Bordonada and Gemlieli left the group in 2011, and the group subsequently disbanded. They also were dropped by Jive Records before their closure, and their debut album was canceled.

==Members==

- Anthony "A.G" Gamlieli is from Puyallup, Washington. He was born in Graham, Washington. He attended Graham Elementary, Frontier Jr. High, Graham-Kapowsin High School (for 3 months), Bethel Online & Orting High School (for 2 Months). Growing up, Gamlieli had a dancing family. His parents owned/ own Elite School of Dance in Puyallup, Washington. He and his sister, Amalitta, were both heavily involved in dance competitions in and around the Seattle area. He won 1st place Overall with his Hip-Hop solos, in majority of the dance competitions he attended between 2006 & 2008. He won 1st place in hiphop battles, 3 separate years at Monsters of Hiphop (Junior & Teen Divisions); His first Manager was Joy Robson (Wade Robson's Mom). He appeared on the TV Series "Dance Revolution" with his dance partner Ashton Grant, who was also managed by Joy Robson. From their, Anthony entered into a boyband managed by Kenneth Crear (Johnny Wright's Business Partner), where he was accompanied by his band mates Anthony Ladao (Midnight Red), Adam Sevani (Step Up), and Max Ostrowski. The band disbanded after a couple years and Anthony went back to his home state for a brief period; Only returning to LA intermittently to record with Rodney Jerkins on some demos as a solo artist. He then returned to the boyband scene when he received a call from his manager (Kenneth Crear) that his business partner (Johnny Wright) was starting another boy band, after both NLT & Menudo broke up soon after their Bandemonium tour. AG would enter the group as "The New Guy". The honeymoon didn't last long. His prior relationship with Rodney Jerkins, and overwhelming attention from the fans, fueled a jealous rift within the band. When Justin Thorne took over the bands production, AG was intentionally left out of vocal leads, publishing and songwriting; deepening the rift in the bands chemistry. When One Call released their single "Blacklight", Kendall Jenner was featured as AG's video girl for the music video.
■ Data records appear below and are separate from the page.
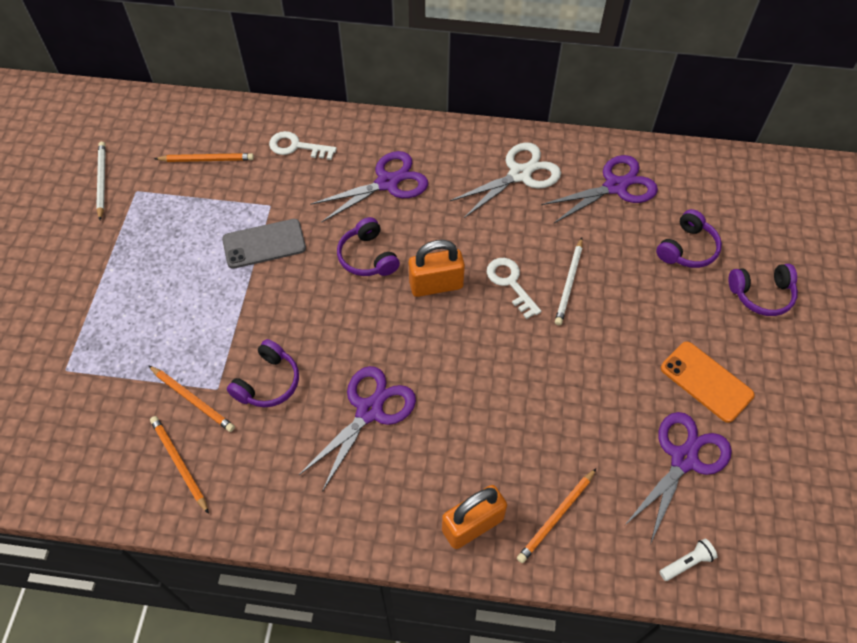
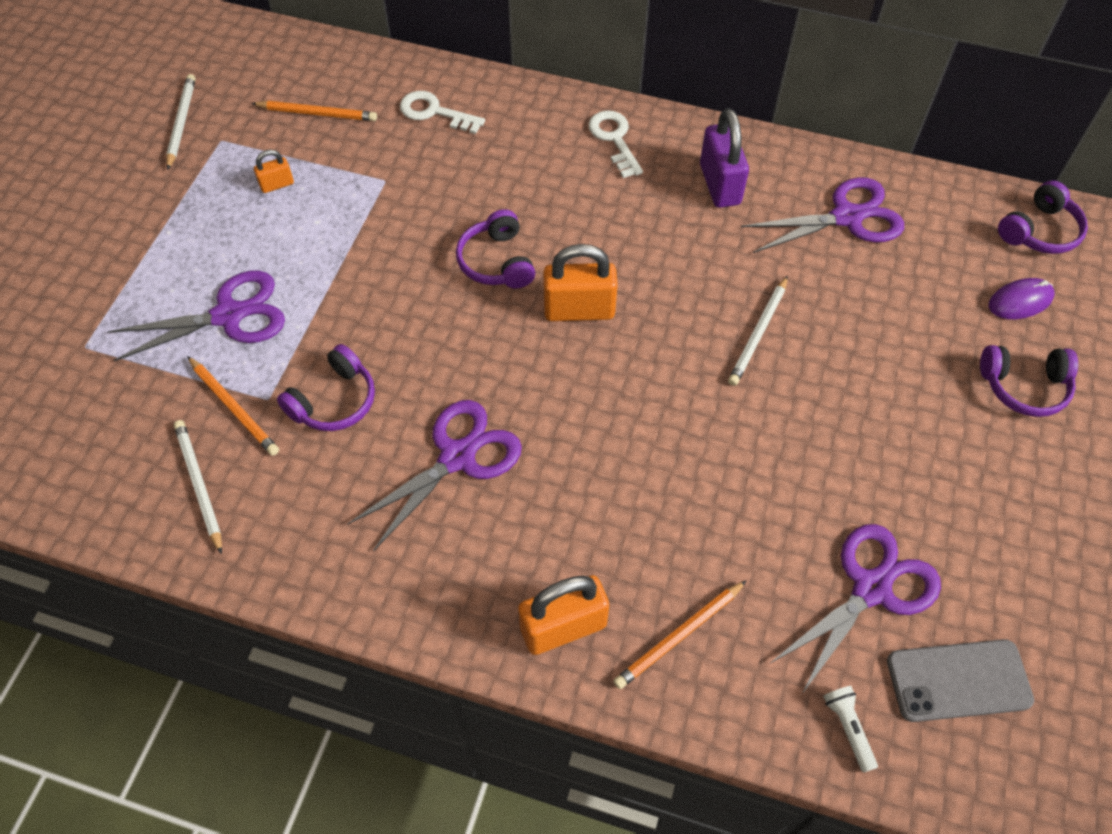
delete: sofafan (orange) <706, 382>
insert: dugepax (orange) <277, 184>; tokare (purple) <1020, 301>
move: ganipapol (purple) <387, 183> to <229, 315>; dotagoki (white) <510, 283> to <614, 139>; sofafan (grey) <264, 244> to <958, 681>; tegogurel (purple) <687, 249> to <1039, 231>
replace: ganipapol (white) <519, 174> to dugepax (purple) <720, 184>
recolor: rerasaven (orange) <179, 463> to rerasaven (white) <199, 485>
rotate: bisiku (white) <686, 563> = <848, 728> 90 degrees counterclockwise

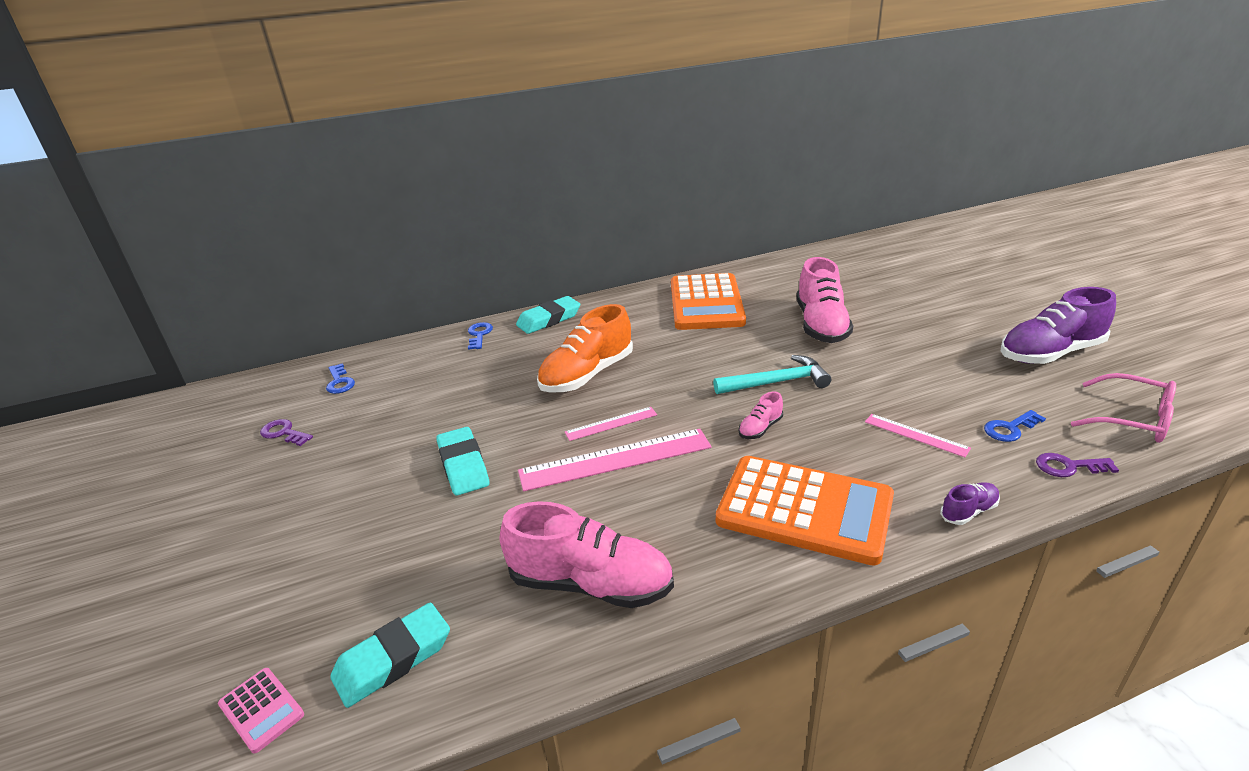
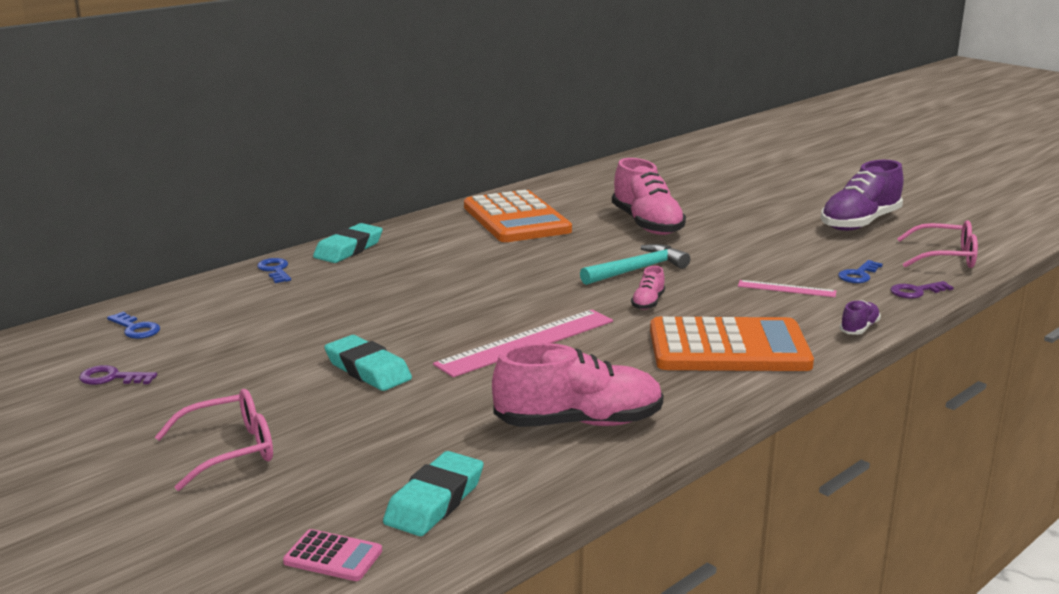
delete: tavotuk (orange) <587, 375>; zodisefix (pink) <611, 423>
insert: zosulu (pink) <230, 450>

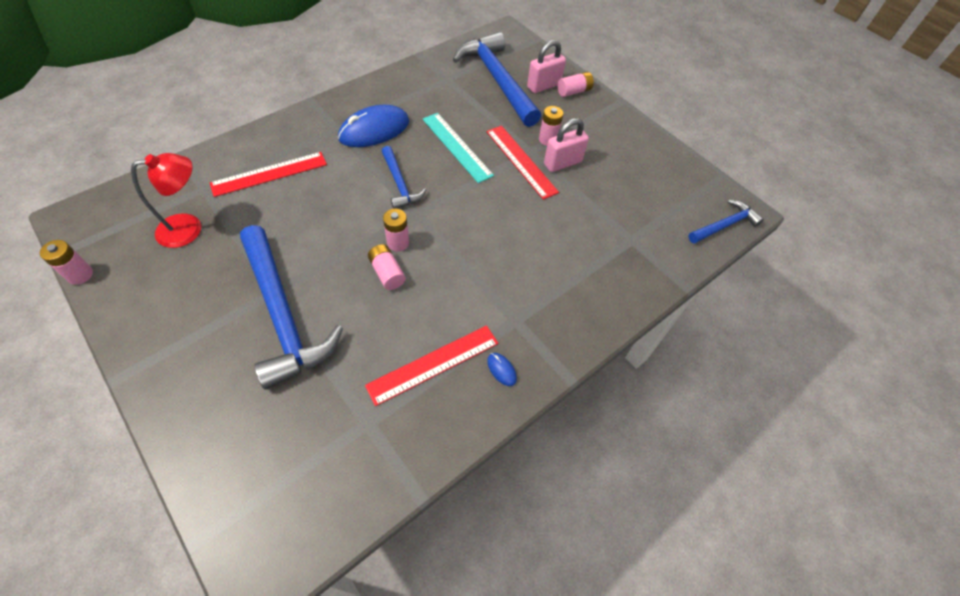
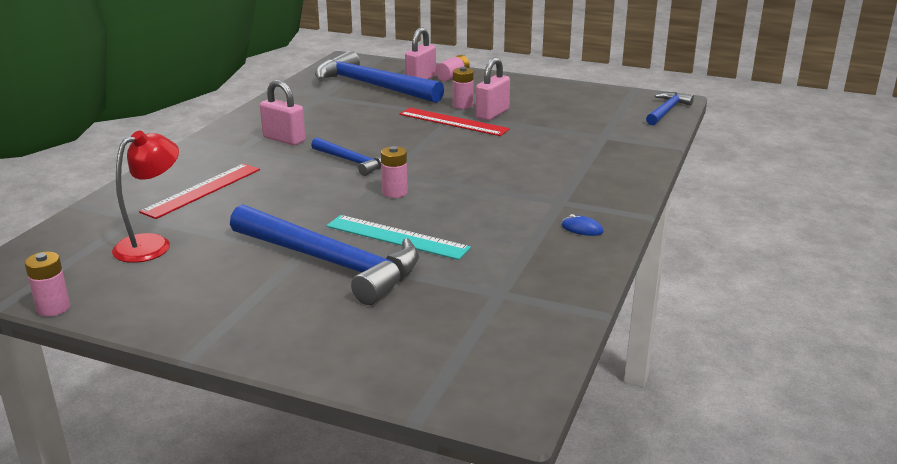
delete: zodisefix (red) <433, 364>; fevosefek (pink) <387, 273>
move: zodisefix (turquoise) <457, 146> to <397, 237>
replace: tokare (blue) <374, 130> to dugepax (pink) <284, 139>

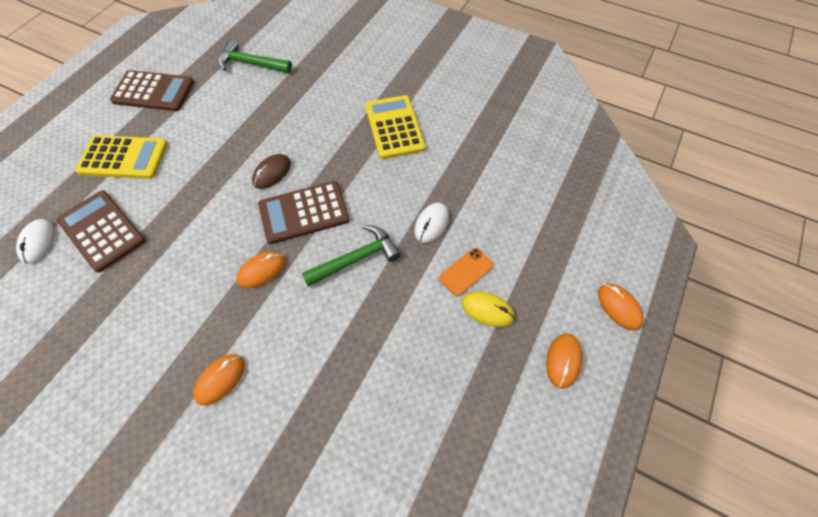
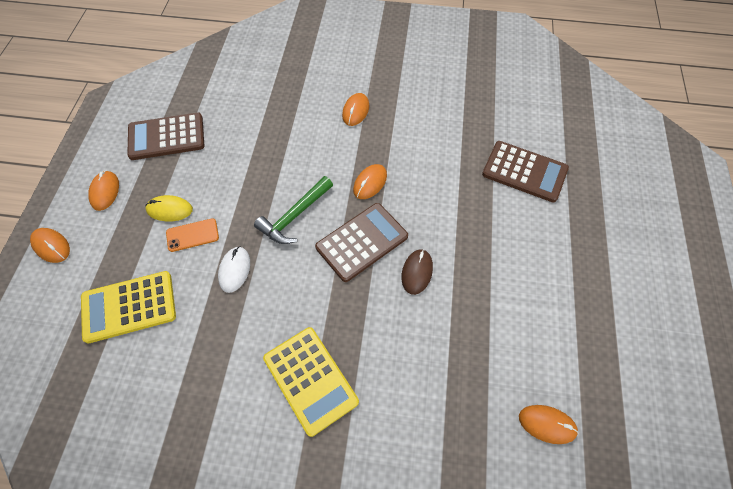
delete: tokare (white) <38, 242>
move: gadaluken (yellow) <123, 158> to <129, 307>; gadaluken (brown) <153, 91> to <166, 137>
replace: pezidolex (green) <251, 64> to tokare (orange) <547, 424>
rotate: sofafan (orange) <466, 272> = <192, 235> 45 degrees clockwise

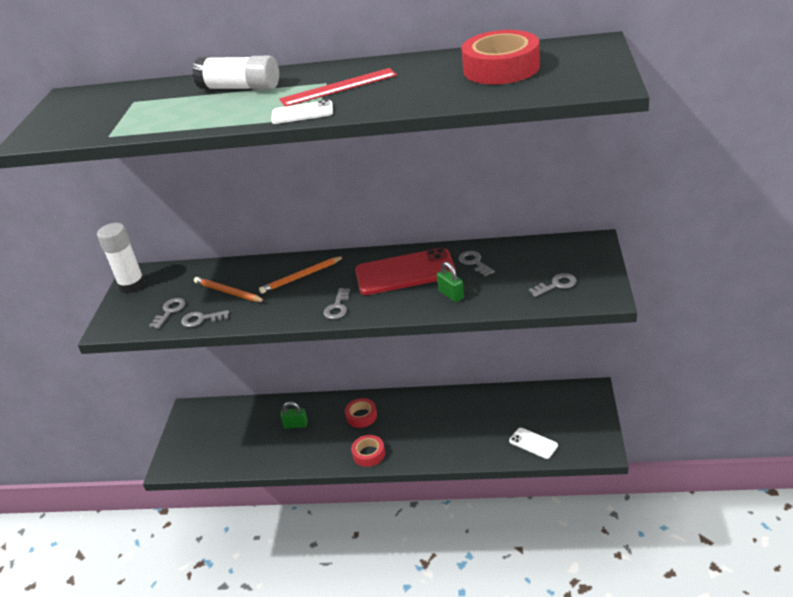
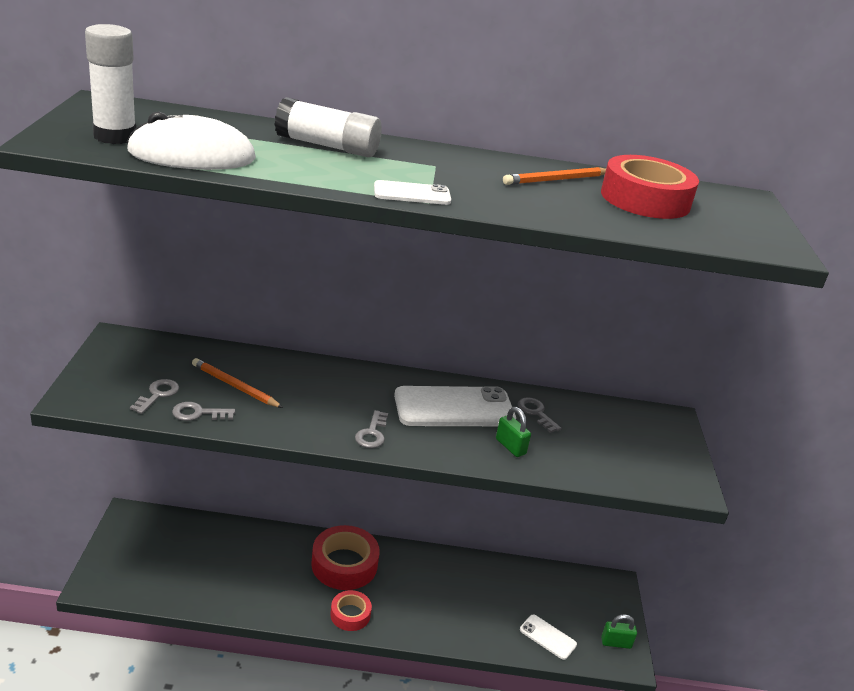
delete: zodisefix (red) <338, 87>; dotagoki (grey) <556, 285>
insert: tokare (white) <192, 155>
move:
Several months after Blacklight was released, as the bands chemistry worsened, AG announced his exit from the band. Today, He teaches at his families Dance studio, primarily teaching Gymnastics, as well as all other forms of dance, occasionally.
- Justin "J.J" Thorne is an actor, dancer, producer, and musician from Los Angeles, CA. He was born in Canyon Country, CA to director Rich Thorne. Justin was also a member of NLT, along with Glees Kevin McHale, and also toured with The Pussycat Dolls. Justin has made numerous appearances in various films and television shows as an extra, such as Disney's That's So Raven, Dr. Dolittle 3, and Will & Grace. He was also a part of Learn to Hip Hop: Volumes 2&3 as himself, as well as appearing briefly with the rest NLT in Bratz: The Movie.
- Christopher Nelson Moy is from the Bronx, NY. He and fellow One Call Member, José Bordonada were a part of the MTV series "Making Menudo", which was about their band. Chris and Jose then formed two-fifths of the Latin Boy band by the name of Menudo.
- José Bordonada is from Manati, Puerto Rico. A self-confessed "Talent Show Kid", has been singing since he was 5 and started dancing when he was 11. Former member of the boy band Menudo.

==Music videos==
The song BlackLight, one of their biggest hits, was made into a video in which stars from many television shows were in. The video took three days to perform, in which they practiced eight to ten hours a day. Kendall Jenner from Keeping Up With The Kardashians, Ashley Benson from Pretty Little Liars, and Kevin McHale from Glee among others star in this video. One Call states they had so many other stars in order to make it "fun" for the viewers.

==Other tours==

===Circus===
One Call opened for Britney Spears in 2009 for her Circus tour. They opened nine shows for Britney. One Call opened six shows on the East Coast and three shows in Madison Square Garden. They did the Circus tour after being a band for only six months.